After her interview with a large accounting firm, Lila Beckford got a verbal offer for a job as a senior financial consultant. Told to expect a written offer pending a background check, she signed the required authorizations allowing her potential employer to search her credit reports, criminal background, references, and other data sources.
Then she got a call. The background check had turned up a “blip”: a civil suit had been filed against her. The manager apologized profusely, but explained that the firm couldn’t make a written offer until the case had been resolved. The problem was, says Beckford, she hadn’t been sued. The true subject of the lawsuit was the current resident at Beckford’s previous residence. The background-screening company had made an error. Once Beckford explained the mistake, the accounting firm checked again, and eventually offered her the job.
In response to 9/11 and the rash of accounting scandals, companies have increasingly relied on background checks for prospective employees. Generally conducted by a third party, basic checks include checks for a criminal record; date, source, and subject of educational credits; and dates and places of prior employment. But more and more often, companies are also gathering information on credit history, civil litigation, motor-vehicle record, even “mode of living” and character.
For some jobs, obviously, such extensive checks are essential. No one wants a taxi driver with multiple driving violations or an assistant controller with a record of bounced checks. But given how many more background checks are being conducted — ADP Screening and Selection Services reported a 65 percent jump between 2001 and 2004 — companies may be going overboard.
Apart from the philosophical question of whether this practice violates an applicant’s right to privacy, widespread use of elaborate background checks poses several problems for employers. First, errors are common; in fact, screening companies are required to warn their customers of that possibility. Second, theft of confidential information may leave employers vulnerable to lawsuits. And third, to a surprising degree, background checks fail to identify potential wrongdoers, while disclosing much information that is irrelevant to job conduct.
What’s Job Related?
In Beckford’s case, employment experts say the company should probably not have cared even if the suit had been filed against her. (Beckford’s employer declined to comment.) The Equal Employment Opportunity Commission, which enforces antidiscriminatory employment laws, has stated that any fact an employer uses to deny employment should be job related, and experts think that civil suits usually don’t pass the test. “I don’t believe that civil searches are job related,” says Barry Nadell, president of Chatsworth, California-based InfoLink Screening Services. “If you do a civil search, you have to be ready to defend the job-related aspect of it. I see a lot of employers gathering information even though they can’t explain why they need it,” says Philip Deming, principal of Philip S. Deming & Associates in King of Prussia, Pennsylvania, a security and human-resources firm.
“Using any of the search services,” like LexisNexis, says Deming, “you can get information on whether a person has ever had a foreclosure, been sued or arrested, or if he lives with someone he isn’t married to — data that isn’t relevant to a job but still makes an impression on a potential employer.”

※ ※ ※

> Using the information:
• a. Answer these questions using the article on background checks.
(i) What job did Lila Beckford receive a verbal offer for?
(ii) What percentage jump in background checks did ADP Screening and Selection Services report between 2001 and 2004?
(iii) Where is InfoLink Screening Services based?
• b. Output the part of the article on background checks starting at "In response to" and ending at "be going overboard.".

Stored items
※ ※ ※

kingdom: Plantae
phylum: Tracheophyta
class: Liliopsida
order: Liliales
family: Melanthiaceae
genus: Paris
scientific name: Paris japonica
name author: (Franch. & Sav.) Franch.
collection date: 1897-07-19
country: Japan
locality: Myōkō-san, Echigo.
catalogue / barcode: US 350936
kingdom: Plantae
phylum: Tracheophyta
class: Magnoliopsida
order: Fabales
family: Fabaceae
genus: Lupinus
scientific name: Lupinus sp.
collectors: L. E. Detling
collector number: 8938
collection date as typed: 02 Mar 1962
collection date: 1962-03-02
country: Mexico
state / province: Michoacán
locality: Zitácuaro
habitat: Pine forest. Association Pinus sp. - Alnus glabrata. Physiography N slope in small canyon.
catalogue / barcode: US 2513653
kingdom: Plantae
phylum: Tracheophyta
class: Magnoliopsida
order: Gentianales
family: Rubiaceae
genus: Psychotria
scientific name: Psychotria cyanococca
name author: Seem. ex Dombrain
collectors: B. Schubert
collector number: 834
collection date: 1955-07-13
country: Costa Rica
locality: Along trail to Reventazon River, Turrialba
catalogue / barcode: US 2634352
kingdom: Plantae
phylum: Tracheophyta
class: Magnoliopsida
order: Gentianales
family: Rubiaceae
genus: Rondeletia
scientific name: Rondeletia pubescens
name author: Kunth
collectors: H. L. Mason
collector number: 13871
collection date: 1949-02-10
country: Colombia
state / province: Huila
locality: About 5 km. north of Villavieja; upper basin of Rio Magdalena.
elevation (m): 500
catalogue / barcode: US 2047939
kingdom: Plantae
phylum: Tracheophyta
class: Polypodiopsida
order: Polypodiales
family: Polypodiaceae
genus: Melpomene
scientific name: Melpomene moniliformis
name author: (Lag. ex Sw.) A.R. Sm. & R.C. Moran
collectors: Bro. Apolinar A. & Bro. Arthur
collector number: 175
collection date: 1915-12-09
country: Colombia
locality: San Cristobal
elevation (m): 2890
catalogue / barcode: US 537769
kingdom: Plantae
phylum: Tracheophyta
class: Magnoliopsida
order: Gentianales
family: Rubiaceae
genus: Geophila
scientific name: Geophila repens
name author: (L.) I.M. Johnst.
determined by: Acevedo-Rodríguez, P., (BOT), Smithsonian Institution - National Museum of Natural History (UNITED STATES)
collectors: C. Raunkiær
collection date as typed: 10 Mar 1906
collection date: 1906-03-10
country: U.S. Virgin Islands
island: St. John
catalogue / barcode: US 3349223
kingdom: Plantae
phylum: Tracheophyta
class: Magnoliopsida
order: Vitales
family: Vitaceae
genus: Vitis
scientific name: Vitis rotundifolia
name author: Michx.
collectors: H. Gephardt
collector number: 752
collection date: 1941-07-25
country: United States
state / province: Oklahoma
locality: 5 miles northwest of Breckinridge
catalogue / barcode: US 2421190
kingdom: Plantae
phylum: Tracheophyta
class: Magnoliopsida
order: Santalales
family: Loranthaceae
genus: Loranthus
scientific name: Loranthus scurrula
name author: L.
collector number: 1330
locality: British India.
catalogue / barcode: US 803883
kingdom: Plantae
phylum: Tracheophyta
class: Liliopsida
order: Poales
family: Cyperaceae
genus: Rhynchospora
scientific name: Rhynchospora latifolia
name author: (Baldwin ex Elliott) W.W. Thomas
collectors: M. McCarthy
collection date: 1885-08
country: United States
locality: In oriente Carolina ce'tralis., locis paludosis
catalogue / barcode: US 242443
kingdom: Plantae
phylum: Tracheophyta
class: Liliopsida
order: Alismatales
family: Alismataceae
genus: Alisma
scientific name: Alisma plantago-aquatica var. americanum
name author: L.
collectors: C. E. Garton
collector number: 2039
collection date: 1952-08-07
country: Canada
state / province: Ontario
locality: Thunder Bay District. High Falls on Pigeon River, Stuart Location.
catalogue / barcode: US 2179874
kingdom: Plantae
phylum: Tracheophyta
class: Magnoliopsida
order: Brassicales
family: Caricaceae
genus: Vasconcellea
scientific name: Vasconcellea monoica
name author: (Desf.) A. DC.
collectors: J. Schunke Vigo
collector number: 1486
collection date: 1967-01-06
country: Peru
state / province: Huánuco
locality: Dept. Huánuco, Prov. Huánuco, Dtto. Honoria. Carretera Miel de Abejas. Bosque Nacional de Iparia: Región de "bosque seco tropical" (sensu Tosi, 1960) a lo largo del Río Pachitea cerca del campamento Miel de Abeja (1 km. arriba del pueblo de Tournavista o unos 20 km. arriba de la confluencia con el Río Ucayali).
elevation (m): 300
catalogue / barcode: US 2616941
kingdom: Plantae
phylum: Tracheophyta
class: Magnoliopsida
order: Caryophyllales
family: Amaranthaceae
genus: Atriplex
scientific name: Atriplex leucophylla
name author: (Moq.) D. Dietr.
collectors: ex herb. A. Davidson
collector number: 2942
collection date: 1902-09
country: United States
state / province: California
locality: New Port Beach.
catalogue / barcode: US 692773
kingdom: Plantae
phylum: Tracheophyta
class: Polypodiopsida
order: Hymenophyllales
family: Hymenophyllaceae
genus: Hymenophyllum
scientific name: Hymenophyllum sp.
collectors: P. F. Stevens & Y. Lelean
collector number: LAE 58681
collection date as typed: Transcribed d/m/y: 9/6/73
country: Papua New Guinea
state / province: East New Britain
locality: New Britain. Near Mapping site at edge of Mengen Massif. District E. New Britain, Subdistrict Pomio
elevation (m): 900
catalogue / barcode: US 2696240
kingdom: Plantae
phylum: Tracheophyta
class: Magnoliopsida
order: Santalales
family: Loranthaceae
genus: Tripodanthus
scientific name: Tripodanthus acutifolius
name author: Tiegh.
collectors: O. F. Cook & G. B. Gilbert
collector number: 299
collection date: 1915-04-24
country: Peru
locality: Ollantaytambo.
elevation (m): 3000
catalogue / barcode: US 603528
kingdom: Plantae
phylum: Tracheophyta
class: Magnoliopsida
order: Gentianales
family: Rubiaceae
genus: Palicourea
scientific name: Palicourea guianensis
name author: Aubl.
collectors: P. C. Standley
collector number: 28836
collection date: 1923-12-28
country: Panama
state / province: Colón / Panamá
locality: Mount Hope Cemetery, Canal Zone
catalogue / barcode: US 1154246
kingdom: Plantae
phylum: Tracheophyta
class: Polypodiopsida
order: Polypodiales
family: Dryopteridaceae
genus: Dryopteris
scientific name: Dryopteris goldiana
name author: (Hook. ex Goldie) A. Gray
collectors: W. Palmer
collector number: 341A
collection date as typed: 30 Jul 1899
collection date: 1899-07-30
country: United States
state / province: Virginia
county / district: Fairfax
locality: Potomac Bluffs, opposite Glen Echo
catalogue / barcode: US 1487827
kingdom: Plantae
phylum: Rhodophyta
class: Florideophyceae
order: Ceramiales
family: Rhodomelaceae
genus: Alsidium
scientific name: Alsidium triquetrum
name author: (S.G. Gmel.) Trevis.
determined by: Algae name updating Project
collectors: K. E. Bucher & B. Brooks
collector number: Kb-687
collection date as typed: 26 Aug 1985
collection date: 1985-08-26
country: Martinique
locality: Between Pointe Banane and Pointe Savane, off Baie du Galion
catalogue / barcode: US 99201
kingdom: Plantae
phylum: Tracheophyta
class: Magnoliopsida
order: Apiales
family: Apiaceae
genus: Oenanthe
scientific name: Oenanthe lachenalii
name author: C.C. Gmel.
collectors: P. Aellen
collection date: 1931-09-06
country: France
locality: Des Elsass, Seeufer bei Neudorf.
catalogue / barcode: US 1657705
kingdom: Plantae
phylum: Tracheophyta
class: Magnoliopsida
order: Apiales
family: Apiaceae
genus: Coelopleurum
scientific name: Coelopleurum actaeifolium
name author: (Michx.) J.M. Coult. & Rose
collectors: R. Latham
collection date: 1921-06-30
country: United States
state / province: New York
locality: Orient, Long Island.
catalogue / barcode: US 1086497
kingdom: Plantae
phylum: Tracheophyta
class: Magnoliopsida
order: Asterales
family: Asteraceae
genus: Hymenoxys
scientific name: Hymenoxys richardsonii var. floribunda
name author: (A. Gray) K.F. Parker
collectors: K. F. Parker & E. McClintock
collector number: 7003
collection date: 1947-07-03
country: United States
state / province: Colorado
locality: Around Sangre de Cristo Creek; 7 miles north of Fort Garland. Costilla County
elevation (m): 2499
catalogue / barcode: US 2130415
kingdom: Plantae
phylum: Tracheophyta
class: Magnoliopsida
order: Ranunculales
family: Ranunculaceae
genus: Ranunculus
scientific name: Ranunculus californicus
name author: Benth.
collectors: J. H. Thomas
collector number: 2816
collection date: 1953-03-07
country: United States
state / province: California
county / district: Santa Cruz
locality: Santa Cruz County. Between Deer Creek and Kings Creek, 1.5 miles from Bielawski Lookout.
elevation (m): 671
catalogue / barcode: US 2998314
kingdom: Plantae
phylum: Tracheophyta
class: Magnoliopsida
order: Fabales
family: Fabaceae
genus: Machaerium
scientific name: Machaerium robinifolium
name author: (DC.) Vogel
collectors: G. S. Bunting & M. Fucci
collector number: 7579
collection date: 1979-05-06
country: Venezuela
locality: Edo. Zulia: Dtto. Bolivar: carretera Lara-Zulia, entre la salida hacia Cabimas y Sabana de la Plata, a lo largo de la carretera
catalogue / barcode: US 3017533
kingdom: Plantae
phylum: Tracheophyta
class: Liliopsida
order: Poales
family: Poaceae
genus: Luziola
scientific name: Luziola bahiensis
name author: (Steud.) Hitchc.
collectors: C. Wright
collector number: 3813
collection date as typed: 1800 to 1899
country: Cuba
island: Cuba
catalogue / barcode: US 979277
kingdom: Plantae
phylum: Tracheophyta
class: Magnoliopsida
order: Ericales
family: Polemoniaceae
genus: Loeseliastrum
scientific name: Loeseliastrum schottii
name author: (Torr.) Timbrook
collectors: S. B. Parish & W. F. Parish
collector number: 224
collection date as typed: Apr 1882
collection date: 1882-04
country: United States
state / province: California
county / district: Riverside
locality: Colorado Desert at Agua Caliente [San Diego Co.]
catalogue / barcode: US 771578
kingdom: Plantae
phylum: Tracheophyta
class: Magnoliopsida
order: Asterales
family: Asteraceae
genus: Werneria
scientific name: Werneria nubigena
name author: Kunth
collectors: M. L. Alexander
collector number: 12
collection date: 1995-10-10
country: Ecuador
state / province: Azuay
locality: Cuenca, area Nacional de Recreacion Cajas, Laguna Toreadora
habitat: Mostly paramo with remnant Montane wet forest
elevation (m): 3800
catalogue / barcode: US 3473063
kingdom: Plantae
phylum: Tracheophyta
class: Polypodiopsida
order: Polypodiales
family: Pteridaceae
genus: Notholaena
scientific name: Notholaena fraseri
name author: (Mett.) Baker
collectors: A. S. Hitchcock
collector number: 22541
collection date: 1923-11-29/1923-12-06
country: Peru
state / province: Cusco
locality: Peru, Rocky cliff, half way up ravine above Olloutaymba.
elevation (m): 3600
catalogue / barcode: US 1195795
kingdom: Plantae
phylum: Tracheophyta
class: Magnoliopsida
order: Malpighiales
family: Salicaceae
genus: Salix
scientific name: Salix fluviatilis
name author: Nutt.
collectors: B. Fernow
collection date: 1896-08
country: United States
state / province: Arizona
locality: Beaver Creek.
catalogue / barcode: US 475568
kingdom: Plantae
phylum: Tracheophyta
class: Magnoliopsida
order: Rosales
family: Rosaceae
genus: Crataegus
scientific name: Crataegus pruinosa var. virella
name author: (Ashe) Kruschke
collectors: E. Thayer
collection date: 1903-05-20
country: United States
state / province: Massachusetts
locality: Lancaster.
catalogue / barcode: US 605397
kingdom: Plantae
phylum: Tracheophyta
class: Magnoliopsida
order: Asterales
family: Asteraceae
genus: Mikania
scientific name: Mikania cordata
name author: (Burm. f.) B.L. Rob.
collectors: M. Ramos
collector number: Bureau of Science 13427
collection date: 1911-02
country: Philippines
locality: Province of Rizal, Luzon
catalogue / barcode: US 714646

※ ※ ※

> Answers by item number:
• a.
(i) Senior financial consultant
(ii) 65 percent
(iii) Chatsworth, California

• b.
In response to 9/11 and the rash of accounting scandals, companies have increasingly relied on background checks for prospective employees. Generally conducted by a third party, basic checks include checks for a criminal record; date, source, and subject of educational credits; and dates and places of prior employment. But more and more often, companies are also gathering information on credit history, civil litigation, motor-vehicle record, even “mode of living” and character.
For some jobs, obviously, such extensive checks are essential. No one wants a taxi driver with multiple driving violations or an assistant controller with a record of bounced checks. But given how many more background checks are being conducted — ADP Screening and Selection Services reported a 65 percent jump between 2001 and 2004 — companies may be going overboard.